= Prompt 1 =
According to the Cynthia Pickett profile, which lab does she direct?
= Prompt 2 =
From the Cynthia Pickett profile, list every publication whose editorial board she currently serves on.
= Prompt 3 =
Translate this sentence from the Cynthia Pickett profile into Spanish: "Previously, she served as associate editor and on the editorial board of the Journal of Personality and Social Psychology."

[Text for analysis]

In addition to her academic appointment in Psychology, Cynthia Pickett is director of UC Davis’ Self and Social Identity Lab, which conducts research within the areas of social identity, intergroup relations, the self, social cognition and self-regulatory processes. Professor Pickett is a member of several professional societies, including the Society of Experimental Social Psychology, the Association for Psychological Science, the International Social Cognition Network, the International Society for Self and Identity, the Society of Experimental Social Psychology, and the Society for Personality and Social Psychology. Previously, she served as associate editor and on the editorial board of the Journal of Personality and Social Psychology. She currently serves on the editorial boards of Social and Personality Psychology Compass, Group Processes and Intergroup Relations, Basic and Applied Social Psychology, and Personality and Social Psychology Bulletin.

[/Text for analysis]
[Provided records]

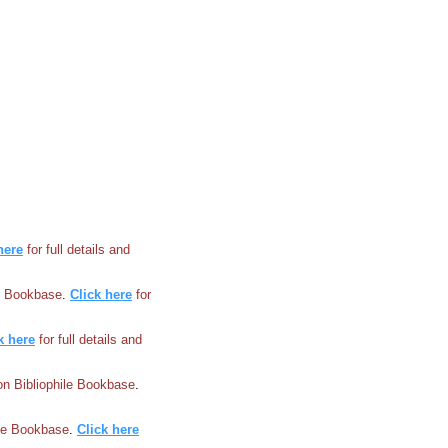
here
for full details and
le Bookbase
.
Click here
for
k here
for full details and
 on Bibliophile Bookbase
.
ile Bookbase
.
Click here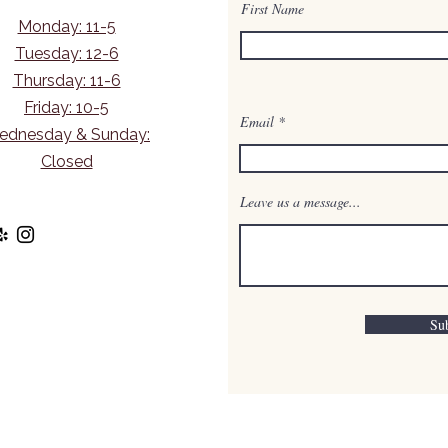
First Name
Monday: 11-5
Tuesday: 12-6
Thursday: 11-6
Friday: 10-5
Email
ednesday & Sunday:
Closed
Leave us a message...
Su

[/Provided records]

= Exercise answer 1 =
UC Davis' Self and Social Identity Lab.

= Exercise answer 2 =
- Social and Personality Psychology Compass
- Group Processes and Intergroup Relations
- Basic and Applied Social Psychology
- Personality and Social Psychology Bulletin

= Exercise answer 3 =
Anteriormente, se desempeñó como editora asociada y formó parte del consejo editorial del Journal of Personality and Social Psychology.